* Exercises:
A. Which functions does the C program in the load-average thread call?
B. Carry on the thread about load averages past its final sentence.

* Selected text:
:::

Given that we only have table space for 245 processes, we can never see
a load average greater than 40. Ho Hum.
-- 
Chris Maltby - Softway Pty Ltd	(chris@softway.sw.oz)

PHONE:	+61-2-698-2322		UUCP:		uunet!softway.sw.oz.au!chris
FAX:	+61-2-699-9174		INTERNET:	chris@softway.sw.oz.au

romain@pyramid.pyramid.com (Romain Kang) (05/16/89)

Let's take an absurd example:

main(argc, argv)
    char **argv;
{
    int nproc = atoi(*++argv);
    while (nproc-- > 0) {
        switch (fork()) {
            case 0:
                (void)setpriority(0, getpid(), 19);
                for (;;);
            case -1:
                pause();
            default:
                break;
        }
    }
    pause();
}

Can you hear the sales rep now?
"This box gives excellent response even with load averages over 500..."

Conversely, I'm sure much of the comp.unix.wizards readership has seen
page thrashers that render vanilla 4.2 BSD systems useless with load
averages under 1.0.

I can hear you screaming, "But that isn't what I'm running here!"
Is it any wonder that system benchmarking is considered a black art?

rbk@sequent.UUCP (Bob Beck) (05/18/89)

A simple way to generate *very high* load average without comsuming cycles is
to create a program that makes a "vfork-chain".  Ie, process does vfork,
child does vfork, etc, etc, until some number of processes exist, and last
one does (eg) sleep(3600).  When parent process waits for vfork child to exec
or exit, it sleeps at "high" priority and *is* counted as part of the load
average.  Thus you can add '1' to the load average per process in this
chain.  This is only true on BSD systems with vfork.  Kinda neat to drive
load average way up and not actually impact things much.

:::

Stored items from a collection
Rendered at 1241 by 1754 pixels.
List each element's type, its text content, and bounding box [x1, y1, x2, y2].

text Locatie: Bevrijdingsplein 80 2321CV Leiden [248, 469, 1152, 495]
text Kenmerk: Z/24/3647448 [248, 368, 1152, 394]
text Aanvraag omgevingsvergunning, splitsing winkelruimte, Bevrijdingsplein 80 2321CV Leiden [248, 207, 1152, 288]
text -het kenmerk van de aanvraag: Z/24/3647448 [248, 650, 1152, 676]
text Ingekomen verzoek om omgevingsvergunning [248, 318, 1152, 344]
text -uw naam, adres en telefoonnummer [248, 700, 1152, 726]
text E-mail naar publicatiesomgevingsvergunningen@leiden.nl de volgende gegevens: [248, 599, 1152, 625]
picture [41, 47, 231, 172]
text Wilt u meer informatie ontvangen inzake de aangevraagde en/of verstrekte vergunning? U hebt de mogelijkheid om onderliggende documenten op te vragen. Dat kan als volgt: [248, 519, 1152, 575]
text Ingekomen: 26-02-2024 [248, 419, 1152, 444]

:::

* Replies:
A. atoi, fork, setpriority, getpid, pause

B.
-- 
Bob Beck			uunet!sequent!rbk
Sequent Computer Systems	(503)626-5700

bh@brunix (Bent Hagemark) (05/18/89)

In article <1704@ucsd.EDU> brian@ucsd.EDU (Brian Kantor) writes:
>A few years ago our Vax-780 'sdcc3' set the netwide load average record
>high of 128 (and may still hold it for a single-processor Unix system).
>
>Yesterday we got our network connections unjammed and our mail gateway
>'UCSD' set what I think may be the record for a Vax-750: 85.3.  And this
>is on a machine which has NO users, just sendmails.  Thank goodness
>we're getting some faster hardware in soon.
>
>Truly a frightful experience.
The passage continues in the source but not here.